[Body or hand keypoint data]
++++++++++++++++++++
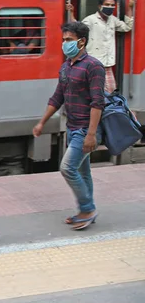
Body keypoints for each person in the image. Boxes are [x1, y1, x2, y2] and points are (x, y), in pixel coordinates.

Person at [33, 22, 105, 230]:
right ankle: (87, 210)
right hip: (73, 128)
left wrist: (91, 134)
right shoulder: (66, 67)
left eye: (69, 40)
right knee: (83, 172)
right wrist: (41, 122)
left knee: (67, 168)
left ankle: (87, 208)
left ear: (81, 42)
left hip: (85, 129)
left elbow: (97, 102)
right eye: (64, 40)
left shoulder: (94, 66)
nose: (65, 44)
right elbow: (58, 97)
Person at [67, 0, 134, 93]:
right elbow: (77, 29)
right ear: (100, 6)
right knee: (96, 92)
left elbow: (127, 27)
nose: (110, 7)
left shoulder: (113, 20)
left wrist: (130, 7)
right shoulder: (91, 20)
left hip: (107, 63)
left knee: (110, 92)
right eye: (107, 4)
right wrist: (71, 13)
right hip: (94, 62)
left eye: (112, 5)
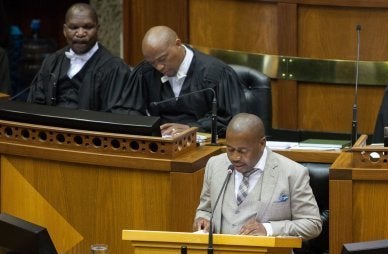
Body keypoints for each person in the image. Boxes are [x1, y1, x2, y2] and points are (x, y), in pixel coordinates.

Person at [193, 113, 322, 241]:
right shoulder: (215, 165)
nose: (235, 158)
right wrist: (202, 220)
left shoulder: (293, 173)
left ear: (262, 144)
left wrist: (269, 229)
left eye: (243, 151)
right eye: (230, 149)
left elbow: (312, 224)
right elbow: (206, 210)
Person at [115, 26, 243, 137]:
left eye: (163, 58)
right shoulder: (145, 72)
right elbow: (128, 110)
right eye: (152, 62)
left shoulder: (215, 73)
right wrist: (148, 128)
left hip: (202, 145)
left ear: (178, 43)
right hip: (159, 144)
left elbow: (230, 119)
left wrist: (192, 128)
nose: (159, 67)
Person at [27, 3, 130, 111]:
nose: (80, 33)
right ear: (65, 30)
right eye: (74, 27)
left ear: (97, 29)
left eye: (88, 27)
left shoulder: (115, 69)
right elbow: (35, 105)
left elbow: (116, 116)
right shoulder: (52, 61)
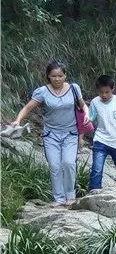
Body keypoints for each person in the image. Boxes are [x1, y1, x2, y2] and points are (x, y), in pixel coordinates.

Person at [10, 59, 88, 206]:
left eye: (60, 76)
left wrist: (87, 115)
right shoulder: (42, 92)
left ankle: (70, 196)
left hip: (70, 133)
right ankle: (58, 198)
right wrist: (17, 120)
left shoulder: (74, 88)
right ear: (48, 76)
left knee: (69, 163)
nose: (57, 79)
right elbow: (28, 108)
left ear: (65, 75)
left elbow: (83, 106)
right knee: (54, 165)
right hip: (51, 135)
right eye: (53, 76)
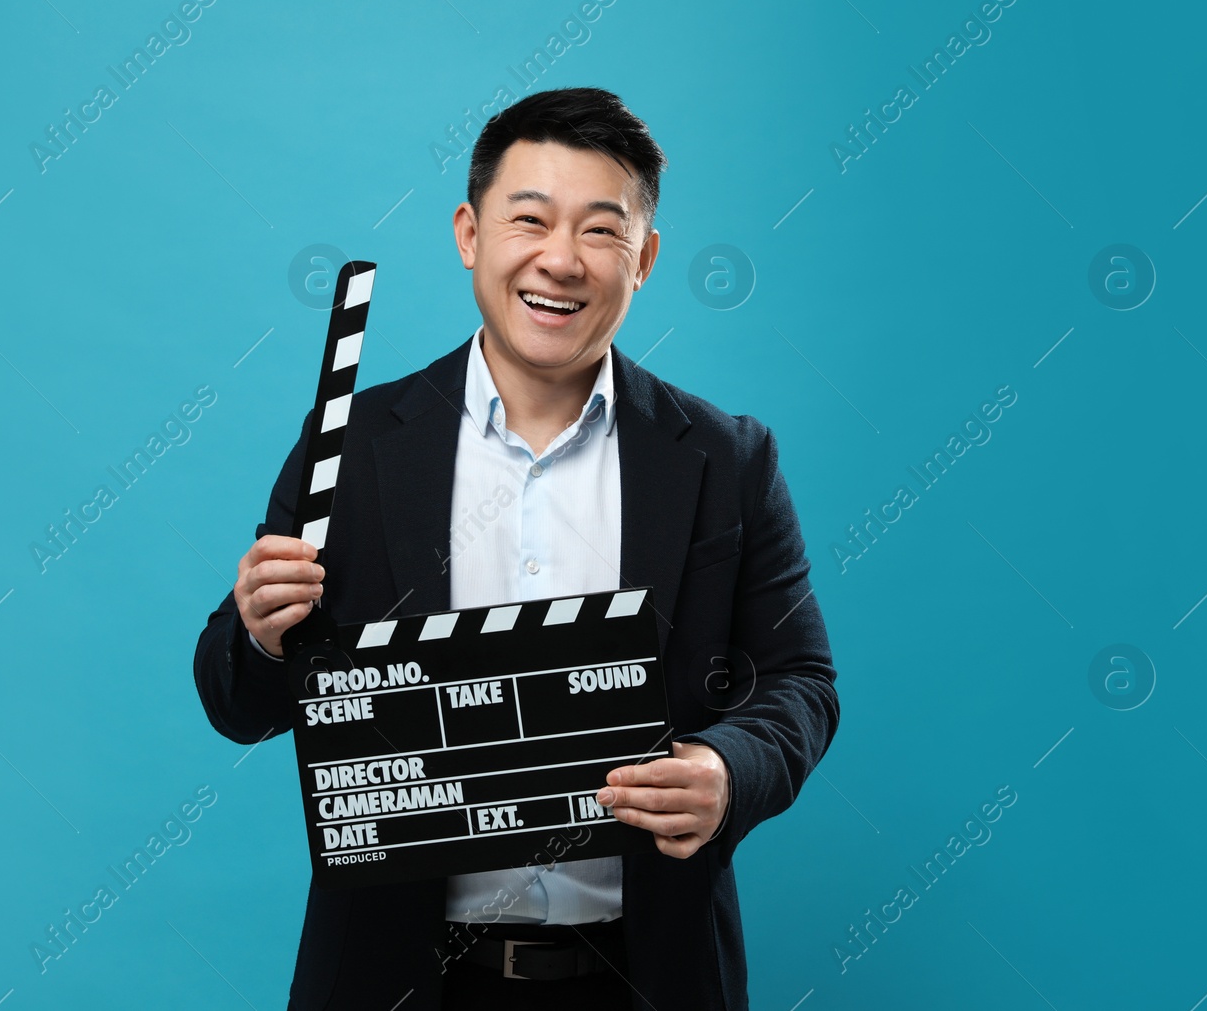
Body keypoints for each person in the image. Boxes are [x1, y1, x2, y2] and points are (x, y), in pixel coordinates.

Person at [192, 87, 838, 1010]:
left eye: (602, 232)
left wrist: (729, 770)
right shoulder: (354, 448)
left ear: (645, 258)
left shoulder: (729, 459)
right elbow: (238, 705)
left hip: (648, 974)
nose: (561, 260)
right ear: (469, 233)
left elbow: (801, 682)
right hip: (397, 978)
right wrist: (259, 631)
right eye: (529, 219)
++++++++++++++++++++
> **REQUIREMENT**
Above are the records; restate exactly the lines from the one containing "nose: (110, 7)" through the one containing "right shoulder: (52, 61)", keeping pictures out.

> **RESPONSE BOX**
nose: (110, 7)
left shoulder: (113, 20)
left wrist: (130, 7)
right shoulder: (91, 20)
left hip: (107, 63)
left knee: (110, 92)
right eye: (107, 4)
right wrist: (71, 13)
right hip: (94, 62)
left eye: (112, 5)
Body keypoints for each person in the image. Boxes are [x1, y1, x2, y2] and points are (x, y), in pixel coordinates.

Person at [193, 113, 322, 241]:
right shoulder: (215, 165)
nose: (235, 158)
right wrist: (202, 220)
left shoulder: (293, 173)
left ear: (262, 144)
left wrist: (269, 229)
left eye: (243, 151)
right eye: (230, 149)
left elbow: (312, 224)
right elbow: (206, 210)
Person at [115, 26, 243, 137]:
left eye: (163, 58)
right shoulder: (145, 72)
right elbow: (128, 110)
right eye: (152, 62)
left shoulder: (215, 73)
right wrist: (148, 128)
left hip: (202, 145)
left ear: (178, 43)
right hip: (159, 144)
left elbow: (230, 119)
left wrist: (192, 128)
nose: (159, 67)
Person at [27, 3, 130, 111]:
nose: (80, 33)
right ear: (65, 30)
right eye: (74, 27)
left ear: (97, 29)
left eye: (88, 27)
left shoulder: (115, 69)
right elbow: (35, 105)
left elbow: (116, 116)
right shoulder: (52, 61)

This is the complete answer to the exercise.